CONSIGNE DE TRAVAIL A. Extrayez de l'interview sur Le Souffle du Lépidoptère le passage qui s'ouvre sur les mots contenant « Dans le cadre » et se termine par « et survie humaine. », à l'identique.
CONSIGNE DE TRAVAIL B. Relevez tous les personnages du roman que cite l'interview sur Le Souffle du Lépidoptère.
CONSIGNE DE TRAVAIL C. Poursuivez l'interview sur Le Souffle du Lépidoptère à partir de l'endroit où elle s'arrête.

Interview de Micheline Margotonne-Lise : Le Souffle du Lépidoptère et la promesse d’un deuxième opus

Dans le cadre de mon blog littéraire, j’ai eu le privilège d’interviewer Micheline Margotonne-Lise, auteure du roman de science-fiction post-apocalyptique Le Souffle du Lépidoptère : Chrysalides. Publié en 2025, ce premier tome propose une fresque dystopique où s’entrelacent écologie, politique, inégalités sociales et survie humaine.

Dans cette interview exclusive, la romancière revient sur les origines de son inspiration – entre fonte des glaces, menaces environnementales et effet papillon – et partage sa vision d’un futur où énergies renouvelables, comme l’éolien et le solaire, deviennent vitales pour l’humanité. Elle dévoile également ses choix narratifs, son attachement à des personnages comme Ama, Gowan ou Veeda, ainsi que quelques pistes sur la suite de la saga.

Une rencontre littéraire riche et passionnante, qui éclaire la profondeur de son univers et interroge nos choix actuels face aux crises à venir.

Interview de Micheline Margotonne-Lise

Sur l’origine et l’écriture

1/ Qu’est-ce qui a été le déclencheur de l’écriture de Le Souffle du Lépidoptère ?

LISTE DES DONNÉES.
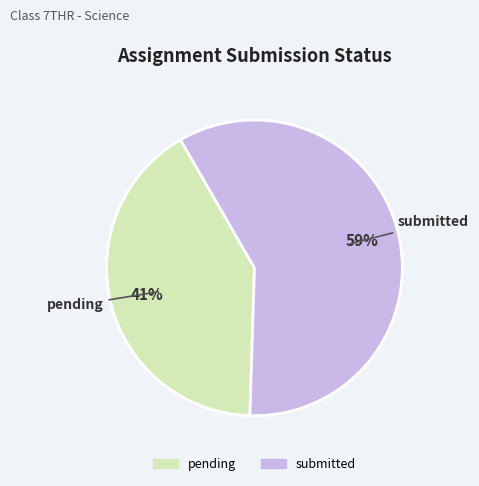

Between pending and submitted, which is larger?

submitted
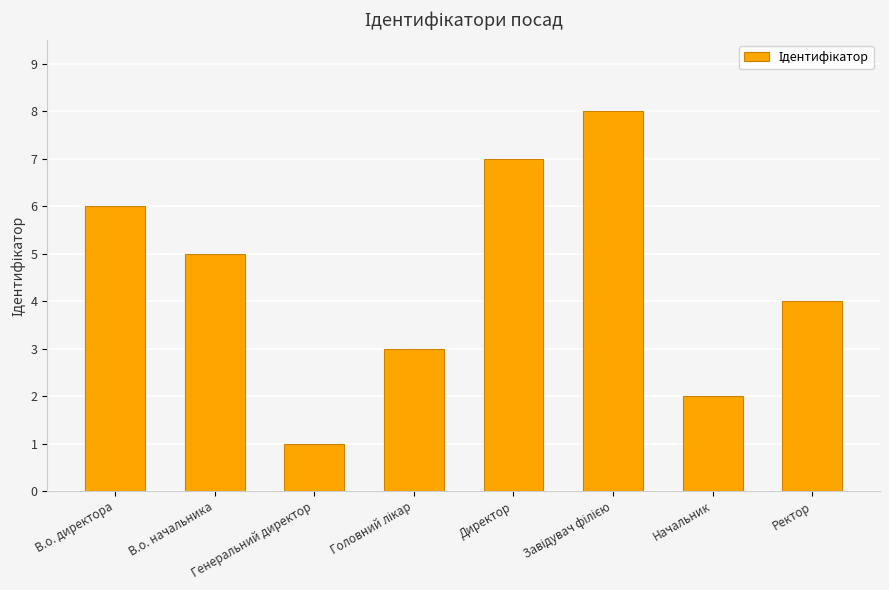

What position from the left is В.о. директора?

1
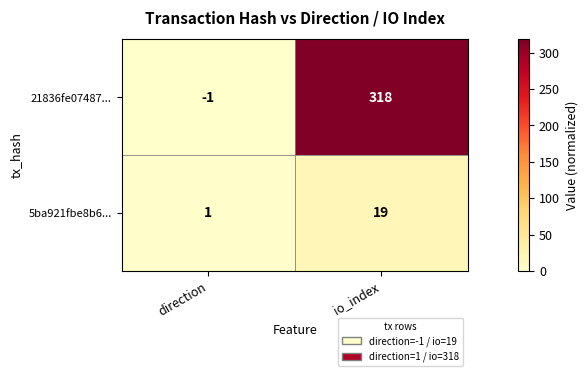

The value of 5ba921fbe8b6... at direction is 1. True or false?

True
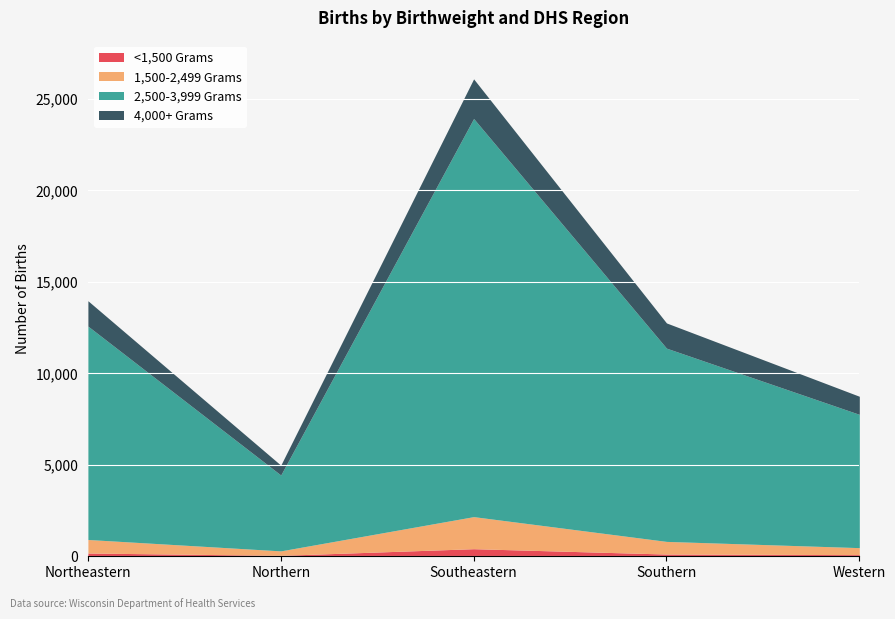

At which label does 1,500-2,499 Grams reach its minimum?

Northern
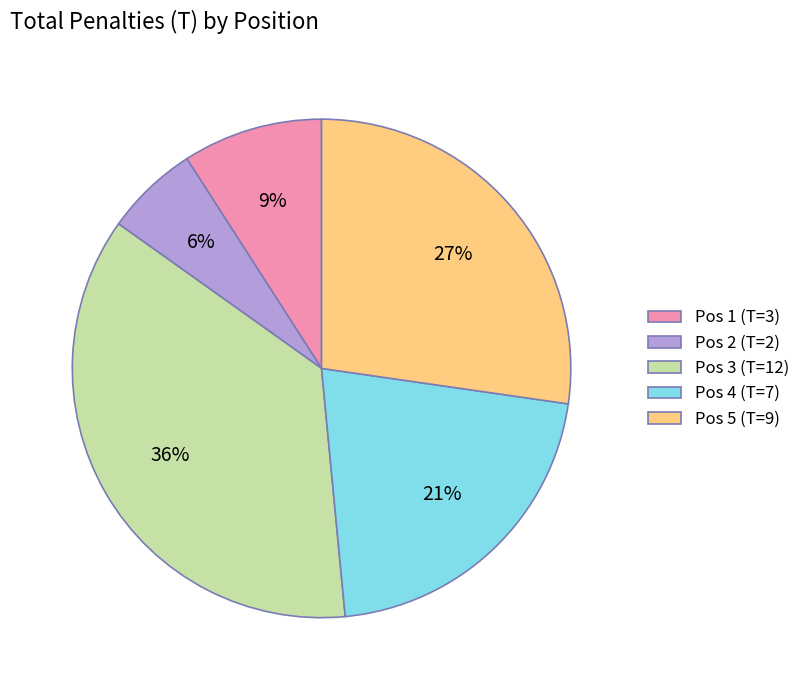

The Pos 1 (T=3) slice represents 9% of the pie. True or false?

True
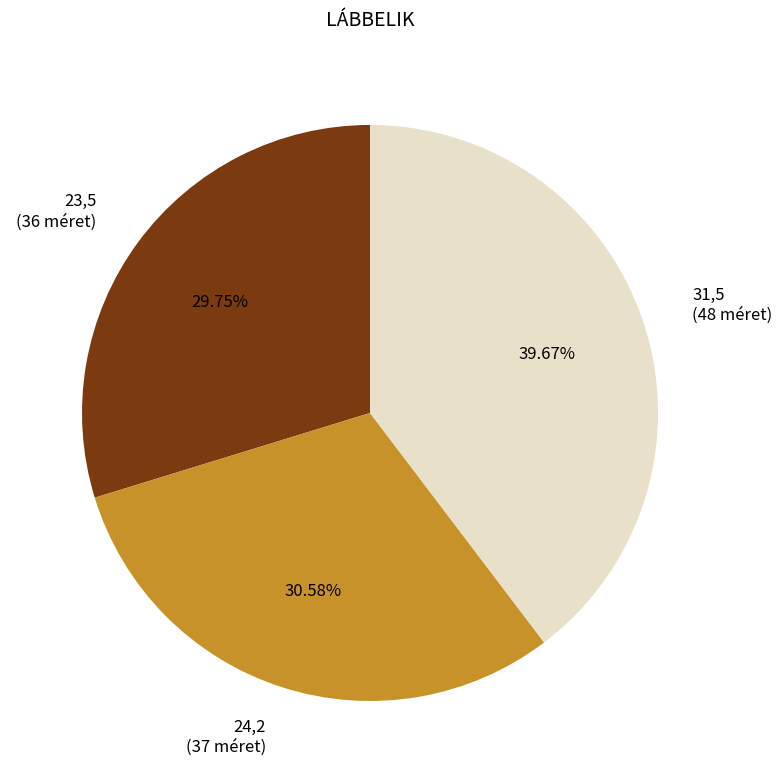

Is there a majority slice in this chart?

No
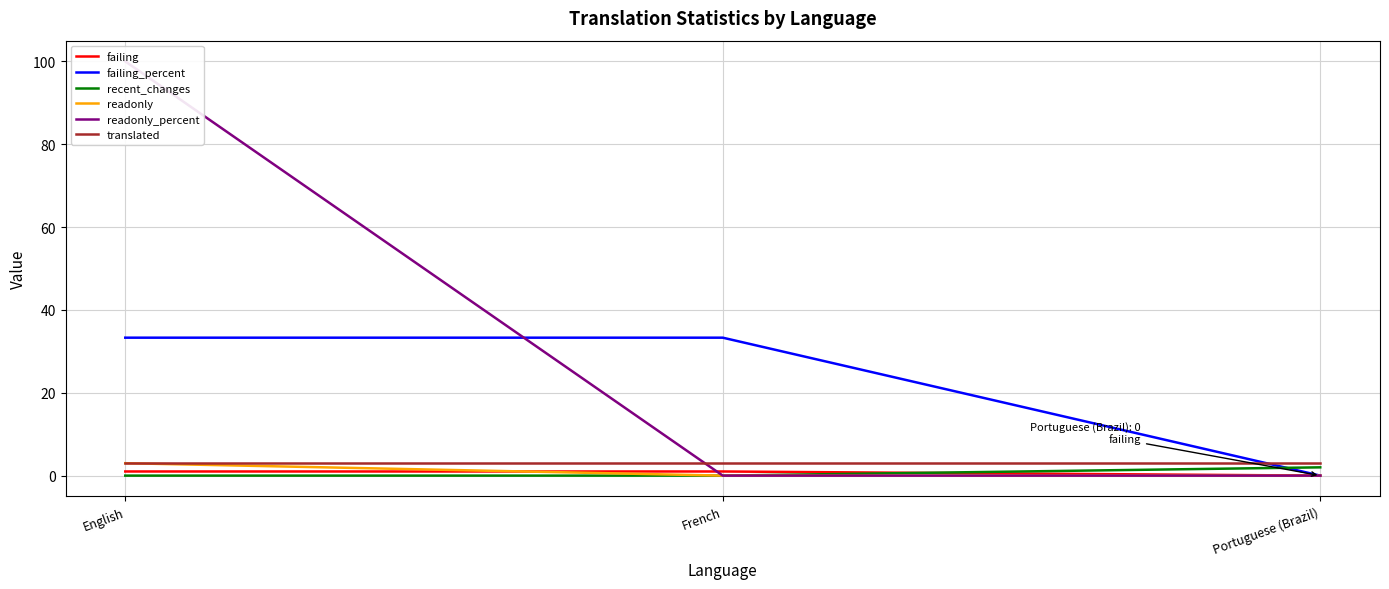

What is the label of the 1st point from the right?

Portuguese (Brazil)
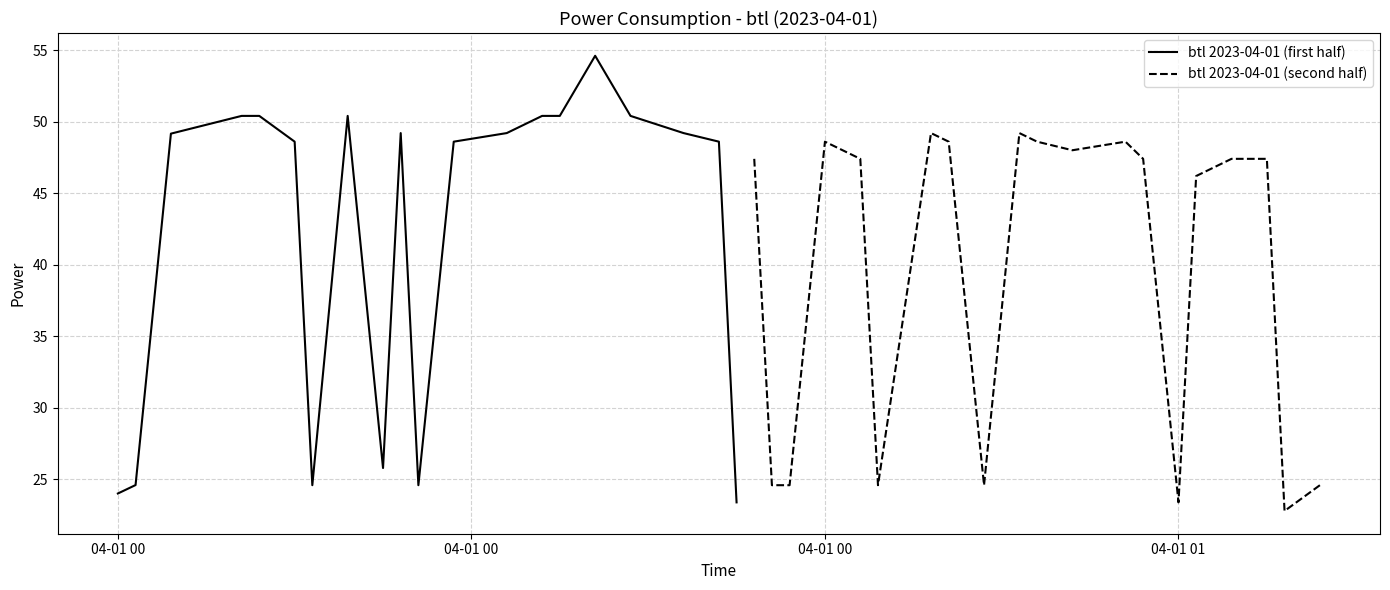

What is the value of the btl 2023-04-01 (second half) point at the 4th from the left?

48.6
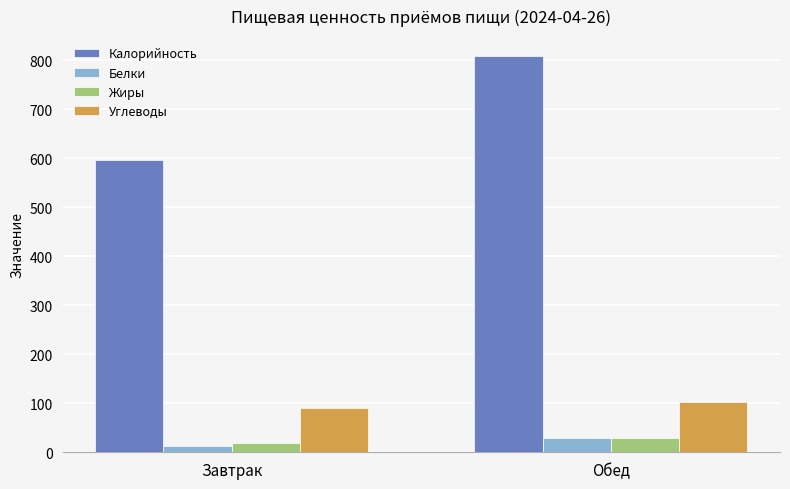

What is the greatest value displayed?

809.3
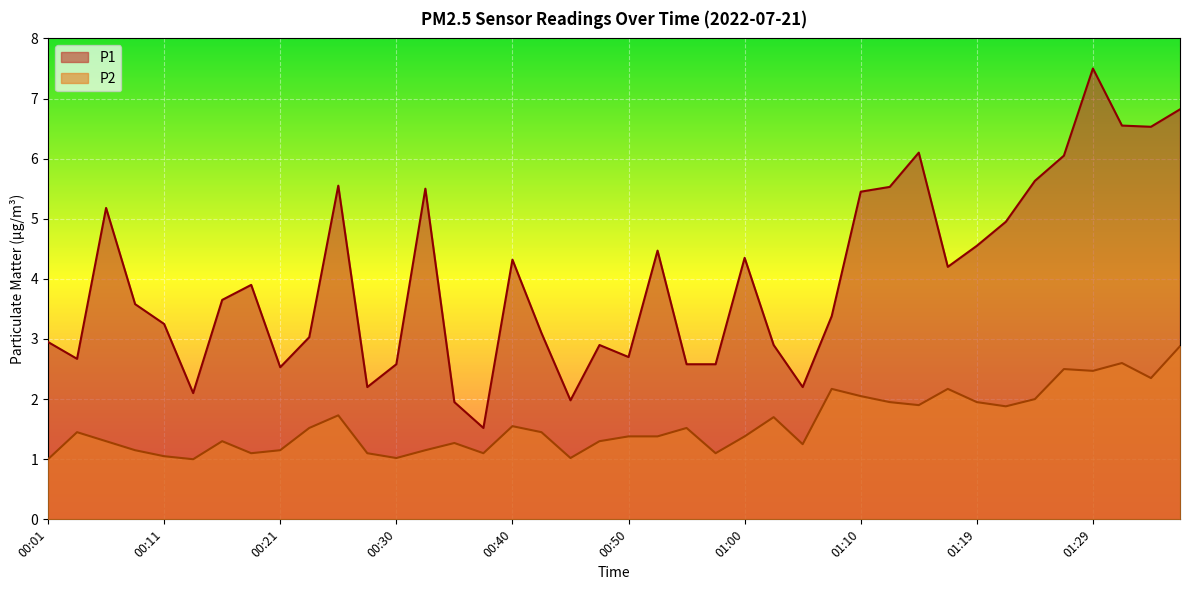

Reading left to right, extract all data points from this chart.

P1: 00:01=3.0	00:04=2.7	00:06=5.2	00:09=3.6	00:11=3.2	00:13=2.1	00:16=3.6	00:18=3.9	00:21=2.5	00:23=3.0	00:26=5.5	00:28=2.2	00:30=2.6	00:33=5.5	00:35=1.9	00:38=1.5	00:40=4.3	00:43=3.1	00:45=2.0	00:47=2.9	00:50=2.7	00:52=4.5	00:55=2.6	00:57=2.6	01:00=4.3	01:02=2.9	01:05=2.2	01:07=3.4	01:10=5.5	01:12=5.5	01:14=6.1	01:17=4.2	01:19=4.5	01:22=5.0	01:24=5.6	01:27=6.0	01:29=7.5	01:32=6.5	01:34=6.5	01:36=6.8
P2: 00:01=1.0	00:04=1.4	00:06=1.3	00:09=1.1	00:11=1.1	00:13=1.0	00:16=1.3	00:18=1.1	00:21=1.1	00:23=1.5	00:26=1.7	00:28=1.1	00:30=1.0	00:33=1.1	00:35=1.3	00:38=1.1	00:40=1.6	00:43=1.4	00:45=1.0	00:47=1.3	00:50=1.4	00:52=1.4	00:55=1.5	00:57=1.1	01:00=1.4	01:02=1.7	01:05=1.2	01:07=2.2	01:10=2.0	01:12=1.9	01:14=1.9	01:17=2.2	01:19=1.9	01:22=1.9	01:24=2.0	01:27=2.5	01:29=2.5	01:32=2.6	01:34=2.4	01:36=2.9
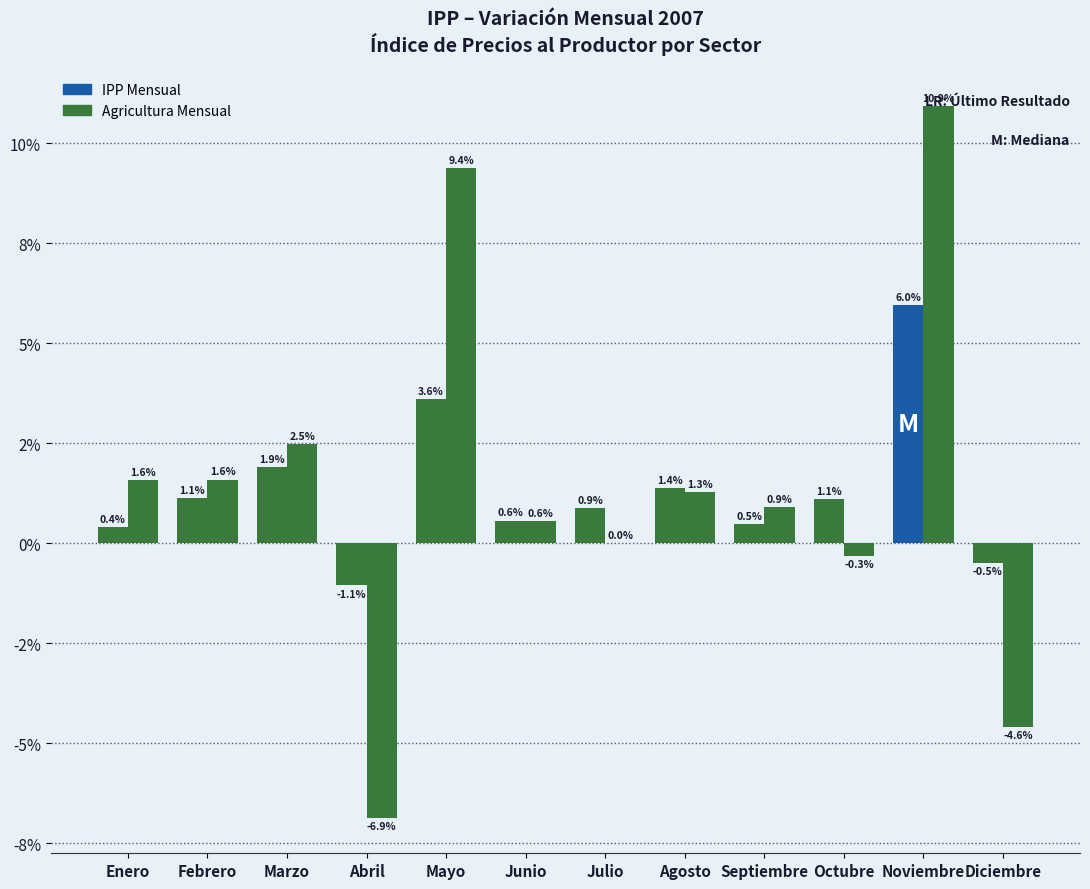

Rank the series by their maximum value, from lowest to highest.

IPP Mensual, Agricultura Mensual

RÉPONSE RÉDIGÉE A.
Dans le cadre de mon blog littéraire, j’ai eu le privilège d’interviewer Micheline Margotonne-Lise, auteure du roman de science-fiction post-apocalyptique Le Souffle du Lépidoptère : Chrysalides. Publié en 2025, ce premier tome propose une fresque dystopique où s’entrelacent écologie, politique, inégalités sociales et survie humaine.

RÉPONSE RÉDIGÉE B. Ama, Gowan, Veeda

RÉPONSE RÉDIGÉE C.
J’ai lu un jour ces deux articles de Mikå Mered :

  • L’Océan Arctique, nouvelle autoroute officielle du pétrole
  • Des Français découvrent une molécule à 291 milliards en Arctique

La lecture de ces articles m’a fait réaliser que, à cause du réchauffement climatique, de nouvelles
routes maritimes s’ouvrent en Arctique et qu’il devient possible d’y forer dans des zones
jusqu’alors inaccessibles. J’ai aussi appris que la fonte des glaces révélait des molécules qui y
étaient emprisonnées.
Cela m’a immédiatement amenée à une question : qu’adviendrait-il si nous allions forer là où
c’était impossible auparavant ? N’y a-t-il pas une raison pour laquelle cet accès était jusqu’à
présent bloqué ?
C’est ainsi qu’est née l’idée de ce livre.

2/ Votre parcours professionnel a-t-il influencé votre vision dystopique et scientifique du roman ?

J’ai travaillé pendant des décennies dans une compagnie d’assurance, où j’ai vu la part dédiée
aux catastrophes naturelles augmenter année après année. C’était déjà un thème qui me
préoccupait profondément.
Pour la crédibilité scientifique du projet, j’ai dû me plonger dans la recherche. En effet, je n’ai
absolument aucune formation dans ce domaine : je suis peu douée en mathématiques, en
physique, et mes connaissances en sciences naturelles sont très limitées. J’ai donc compensé en
lisant et en faisant des recherches.
Je lis de la SF d’autrice comme Manon Fargetton (coup de cœur pour son livre : « Dix jours avant
la fin du monde »), Becky Chambers et sa vision positive du futur, et Nnedi Okorafor dont j’ai
adoré le roman : « Le livre de Phénix ».

3/ Le titre évoque une image à la fois poétique et fragile : pourquoi avoir choisi le papillon comme
symbole central ?

J’ai pris au sens strict la métaphore de l’effet papillon, j’ai lu qu’elle a été formulée par le
météorologue Edward Lorenz lors d’une conférence scientifique en 1972, qui posait la question :
« Le battement d’ailes d’un papillon au Brésil peut-il provoquer une tornade au Texas ? »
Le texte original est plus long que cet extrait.